Reproduce every line of the data below verbatim, keeping the original order and line breaks.

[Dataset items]
○ ○ ○ ○

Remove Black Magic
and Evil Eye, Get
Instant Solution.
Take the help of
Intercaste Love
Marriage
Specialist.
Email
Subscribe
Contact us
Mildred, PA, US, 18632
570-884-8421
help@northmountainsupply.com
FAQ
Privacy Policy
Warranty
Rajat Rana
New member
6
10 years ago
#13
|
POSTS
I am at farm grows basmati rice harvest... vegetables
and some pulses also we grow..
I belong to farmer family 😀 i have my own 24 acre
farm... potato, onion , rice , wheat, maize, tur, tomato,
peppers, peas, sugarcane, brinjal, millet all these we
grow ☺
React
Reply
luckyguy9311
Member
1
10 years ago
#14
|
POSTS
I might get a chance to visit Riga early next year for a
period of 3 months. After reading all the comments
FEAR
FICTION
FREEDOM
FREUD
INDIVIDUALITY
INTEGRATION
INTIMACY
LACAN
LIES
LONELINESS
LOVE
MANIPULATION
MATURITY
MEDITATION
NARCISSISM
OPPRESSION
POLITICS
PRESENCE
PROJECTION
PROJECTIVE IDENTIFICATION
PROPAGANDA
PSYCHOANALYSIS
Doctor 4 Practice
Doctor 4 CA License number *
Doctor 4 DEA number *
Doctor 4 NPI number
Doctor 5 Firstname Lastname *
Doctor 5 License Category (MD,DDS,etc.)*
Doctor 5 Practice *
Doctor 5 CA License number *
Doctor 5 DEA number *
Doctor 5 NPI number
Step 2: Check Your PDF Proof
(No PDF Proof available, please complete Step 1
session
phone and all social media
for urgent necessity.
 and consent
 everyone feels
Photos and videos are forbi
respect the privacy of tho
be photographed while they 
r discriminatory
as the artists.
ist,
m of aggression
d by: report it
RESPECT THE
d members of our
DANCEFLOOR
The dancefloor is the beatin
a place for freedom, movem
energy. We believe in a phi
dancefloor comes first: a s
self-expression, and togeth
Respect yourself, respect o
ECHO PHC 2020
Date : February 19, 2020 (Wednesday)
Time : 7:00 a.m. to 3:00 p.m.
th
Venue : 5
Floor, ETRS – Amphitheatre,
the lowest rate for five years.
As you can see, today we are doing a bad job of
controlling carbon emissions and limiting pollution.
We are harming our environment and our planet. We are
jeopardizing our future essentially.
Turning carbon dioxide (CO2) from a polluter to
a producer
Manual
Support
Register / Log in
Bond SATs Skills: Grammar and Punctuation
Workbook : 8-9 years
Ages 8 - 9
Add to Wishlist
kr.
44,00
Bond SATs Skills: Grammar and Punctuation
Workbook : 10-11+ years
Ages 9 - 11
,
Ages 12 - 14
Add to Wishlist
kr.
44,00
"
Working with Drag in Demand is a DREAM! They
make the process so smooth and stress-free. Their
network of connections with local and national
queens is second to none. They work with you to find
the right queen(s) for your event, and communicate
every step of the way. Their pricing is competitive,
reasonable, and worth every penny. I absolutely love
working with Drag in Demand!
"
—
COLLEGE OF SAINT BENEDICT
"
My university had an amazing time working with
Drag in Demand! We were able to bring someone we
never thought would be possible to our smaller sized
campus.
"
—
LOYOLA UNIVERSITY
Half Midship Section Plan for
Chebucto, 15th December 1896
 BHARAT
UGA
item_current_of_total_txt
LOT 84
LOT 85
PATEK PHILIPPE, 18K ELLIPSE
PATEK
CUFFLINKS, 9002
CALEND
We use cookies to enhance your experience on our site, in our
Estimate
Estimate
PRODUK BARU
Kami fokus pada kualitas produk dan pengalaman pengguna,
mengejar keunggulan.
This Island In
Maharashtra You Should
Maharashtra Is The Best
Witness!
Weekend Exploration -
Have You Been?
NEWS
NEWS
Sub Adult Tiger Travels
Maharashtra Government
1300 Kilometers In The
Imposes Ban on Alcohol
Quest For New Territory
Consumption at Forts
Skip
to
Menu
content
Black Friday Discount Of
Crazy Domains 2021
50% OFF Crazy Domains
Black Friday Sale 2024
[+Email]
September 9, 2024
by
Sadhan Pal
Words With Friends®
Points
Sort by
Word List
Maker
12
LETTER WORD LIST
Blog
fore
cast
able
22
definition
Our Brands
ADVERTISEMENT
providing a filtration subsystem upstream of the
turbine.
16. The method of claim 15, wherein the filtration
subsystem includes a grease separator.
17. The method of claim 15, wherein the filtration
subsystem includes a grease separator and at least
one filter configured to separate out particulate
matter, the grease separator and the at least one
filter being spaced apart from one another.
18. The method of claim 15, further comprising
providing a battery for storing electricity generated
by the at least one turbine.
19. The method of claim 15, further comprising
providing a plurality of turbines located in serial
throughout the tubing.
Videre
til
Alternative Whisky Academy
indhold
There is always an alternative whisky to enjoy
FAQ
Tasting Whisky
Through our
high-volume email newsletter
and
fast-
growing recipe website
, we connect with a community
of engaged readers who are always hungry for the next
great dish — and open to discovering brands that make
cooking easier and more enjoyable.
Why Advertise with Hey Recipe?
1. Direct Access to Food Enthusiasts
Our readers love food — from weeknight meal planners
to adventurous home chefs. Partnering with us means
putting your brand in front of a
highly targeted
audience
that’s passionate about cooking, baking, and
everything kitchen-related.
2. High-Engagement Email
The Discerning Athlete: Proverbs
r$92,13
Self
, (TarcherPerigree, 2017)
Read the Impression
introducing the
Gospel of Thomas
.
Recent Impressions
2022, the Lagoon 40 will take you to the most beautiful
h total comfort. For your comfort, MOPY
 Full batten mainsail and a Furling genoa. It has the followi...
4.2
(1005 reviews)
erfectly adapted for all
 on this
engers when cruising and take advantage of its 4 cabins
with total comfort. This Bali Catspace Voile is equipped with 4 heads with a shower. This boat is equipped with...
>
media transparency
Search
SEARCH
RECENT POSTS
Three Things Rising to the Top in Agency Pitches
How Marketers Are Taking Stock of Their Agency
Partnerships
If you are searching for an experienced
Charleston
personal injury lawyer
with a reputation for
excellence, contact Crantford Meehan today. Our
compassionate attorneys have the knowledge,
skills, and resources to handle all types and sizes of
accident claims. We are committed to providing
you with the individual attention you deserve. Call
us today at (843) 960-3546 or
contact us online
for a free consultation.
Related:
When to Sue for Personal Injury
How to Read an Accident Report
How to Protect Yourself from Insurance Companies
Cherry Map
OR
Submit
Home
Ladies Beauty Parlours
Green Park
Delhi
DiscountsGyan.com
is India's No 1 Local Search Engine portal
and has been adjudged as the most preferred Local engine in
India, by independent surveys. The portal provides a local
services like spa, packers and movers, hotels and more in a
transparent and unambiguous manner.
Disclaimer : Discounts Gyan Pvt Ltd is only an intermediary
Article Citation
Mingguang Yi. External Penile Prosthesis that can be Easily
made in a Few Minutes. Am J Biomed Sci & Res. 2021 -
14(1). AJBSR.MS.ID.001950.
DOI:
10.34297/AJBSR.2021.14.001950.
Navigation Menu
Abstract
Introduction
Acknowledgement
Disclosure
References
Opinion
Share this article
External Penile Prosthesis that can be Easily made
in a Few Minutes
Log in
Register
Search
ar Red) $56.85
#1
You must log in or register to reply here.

○ ○ ○ ○

▸ Task response
Remove Black Magic
and Evil Eye, Get
Instant Solution.
Take the help of
Intercaste Love
Marriage
Specialist.
Email
Subscribe
Contact us
Mildred, PA, US, 18632
570-884-8421
help@northmountainsupply.com
FAQ
Privacy Policy
Warranty
Rajat Rana
New member
6
10 years ago
#13
|
POSTS
I am at farm grows basmati rice harvest... vegetables
and some pulses also we grow..
I belong to farmer family 😀 i have my own 24 acre
farm... potato, onion , rice , wheat, maize, tur, tomato,
peppers, peas, sugarcane, brinjal, millet all these we
grow ☺
React
Reply
luckyguy9311
Member
1
10 years ago
#14
|
POSTS
I might get a chance to visit Riga early next year for a
period of 3 months. After reading all the comments
FEAR
FICTION
FREEDOM
FREUD
INDIVIDUALITY
INTEGRATION
INTIMACY
LACAN
LIES
LONELINESS
LOVE
MANIPULATION
MATURITY
MEDITATION
NARCISSISM
OPPRESSION
POLITICS
PRESENCE
PROJECTION
PROJECTIVE IDENTIFICATION
PROPAGANDA
PSYCHOANALYSIS
Doctor 4 Practice
Doctor 4 CA License number *
Doctor 4 DEA number *
Doctor 4 NPI number
Doctor 5 Firstname Lastname *
Doctor 5 License Category (MD,DDS,etc.)*
Doctor 5 Practice *
Doctor 5 CA License number *
Doctor 5 DEA number *
Doctor 5 NPI number
Step 2: Check Your PDF Proof
(No PDF Proof available, please complete Step 1
session
phone and all social media
for urgent necessity.
 and consent
 everyone feels
Photos and videos are forbi
respect the privacy of tho
be photographed while they 
r discriminatory
as the artists.
ist,
m of aggression
d by: report it
RESPECT THE
d members of our
DANCEFLOOR
The dancefloor is the beatin
a place for freedom, movem
energy. We believe in a phi
dancefloor comes first: a s
self-expression, and togeth
Respect yourself, respect o
ECHO PHC 2020
Date : February 19, 2020 (Wednesday)
Time : 7:00 a.m. to 3:00 p.m.
th
Venue : 5
Floor, ETRS – Amphitheatre,
the lowest rate for five years.
As you can see, today we are doing a bad job of
controlling carbon emissions and limiting pollution.
We are harming our environment and our planet. We are
jeopardizing our future essentially.
Turning carbon dioxide (CO2) from a polluter to
a producer
Manual
Support
Register / Log in
Bond SATs Skills: Grammar and Punctuation
Workbook : 8-9 years
Ages 8 - 9
Add to Wishlist
kr.
44,00
Bond SATs Skills: Grammar and Punctuation
Workbook : 10-11+ years
Ages 9 - 11
,
Ages 12 - 14
Add to Wishlist
kr.
44,00
"
Working with Drag in Demand is a DREAM! They
make the process so smooth and stress-free. Their
network of connections with local and national
queens is second to none. They work with you to find
the right queen(s) for your event, and communicate
every step of the way. Their pricing is competitive,
reasonable, and worth every penny. I absolutely love
working with Drag in Demand!
"
—
COLLEGE OF SAINT BENEDICT
"
My university had an amazing time working with
Drag in Demand! We were able to bring someone we
never thought would be possible to our smaller sized
campus.
"
—
LOYOLA UNIVERSITY
Half Midship Section Plan for
Chebucto, 15th December 1896
 BHARAT
UGA
item_current_of_total_txt
LOT 84
LOT 85
PATEK PHILIPPE, 18K ELLIPSE
PATEK
CUFFLINKS, 9002
CALEND
We use cookies to enhance your experience on our site, in our
Estimate
Estimate
PRODUK BARU
Kami fokus pada kualitas produk dan pengalaman pengguna,
mengejar keunggulan.
This Island In
Maharashtra You Should
Maharashtra Is The Best
Witness!
Weekend Exploration -
Have You Been?
NEWS
NEWS
Sub Adult Tiger Travels
Maharashtra Government
1300 Kilometers In The
Imposes Ban on Alcohol
Quest For New Territory
Consumption at Forts
Skip
to
Menu
content
Black Friday Discount Of
Crazy Domains 2021
50% OFF Crazy Domains
Black Friday Sale 2024
[+Email]
September 9, 2024
by
Sadhan Pal
Words With Friends®
Points
Sort by
Word List
Maker
12
LETTER WORD LIST
Blog
fore
cast
able
22
definition
Our Brands
ADVERTISEMENT
providing a filtration subsystem upstream of the
turbine.
16. The method of claim 15, wherein the filtration
subsystem includes a grease separator.
17. The method of claim 15, wherein the filtration
subsystem includes a grease separator and at least
one filter configured to separate out particulate
matter, the grease separator and the at least one
filter being spaced apart from one another.
18. The method of claim 15, further comprising
providing a battery for storing electricity generated
by the at least one turbine.
19. The method of claim 15, further comprising
providing a plurality of turbines located in serial
throughout the tubing.
Videre
til
Alternative Whisky Academy
indhold
There is always an alternative whisky to enjoy
FAQ
Tasting Whisky
Through our
high-volume email newsletter
and
fast-
growing recipe website
, we connect with a community
of engaged readers who are always hungry for the next
great dish — and open to discovering brands that make
cooking easier and more enjoyable.
Why Advertise with Hey Recipe?
1. Direct Access to Food Enthusiasts
Our readers love food — from weeknight meal planners
to adventurous home chefs. Partnering with us means
putting your brand in front of a
highly targeted
audience
that’s passionate about cooking, baking, and
everything kitchen-related.
2. High-Engagement Email
The Discerning Athlete: Proverbs
r$92,13
Self
, (TarcherPerigree, 2017)
Read the Impression
introducing the
Gospel of Thomas
.
Recent Impressions
2022, the Lagoon 40 will take you to the most beautiful
h total comfort. For your comfort, MOPY
 Full batten mainsail and a Furling genoa. It has the followi...
4.2
(1005 reviews)
erfectly adapted for all
 on this
engers when cruising and take advantage of its 4 cabins
with total comfort. This Bali Catspace Voile is equipped with 4 heads with a shower. This boat is equipped with...
>
media transparency
Search
SEARCH
RECENT POSTS
Three Things Rising to the Top in Agency Pitches
How Marketers Are Taking Stock of Their Agency
Partnerships
If you are searching for an experienced
Charleston
personal injury lawyer
with a reputation for
excellence, contact Crantford Meehan today. Our
compassionate attorneys have the knowledge,
skills, and resources to handle all types and sizes of
accident claims. We are committed to providing
you with the individual attention you deserve. Call
us today at (843) 960-3546 or
contact us online
for a free consultation.
Related:
When to Sue for Personal Injury
How to Read an Accident Report
How to Protect Yourself from Insurance Companies
Cherry Map
OR
Submit
Home
Ladies Beauty Parlours
Green Park
Delhi
DiscountsGyan.com
is India's No 1 Local Search Engine portal
and has been adjudged as the most preferred Local engine in
India, by independent surveys. The portal provides a local
services like spa, packers and movers, hotels and more in a
transparent and unambiguous manner.
Disclaimer : Discounts Gyan Pvt Ltd is only an intermediary
Article Citation
Mingguang Yi. External Penile Prosthesis that can be Easily
made in a Few Minutes. Am J Biomed Sci & Res. 2021 -
14(1). AJBSR.MS.ID.001950.
DOI:
10.34297/AJBSR.2021.14.001950.
Navigation Menu
Abstract
Introduction
Acknowledgement
Disclosure
References
Opinion
Share this article
External Penile Prosthesis that can be Easily made
in a Few Minutes
Log in
Register
Search
ar Red) $56.85
#1
You must log in or register to reply here.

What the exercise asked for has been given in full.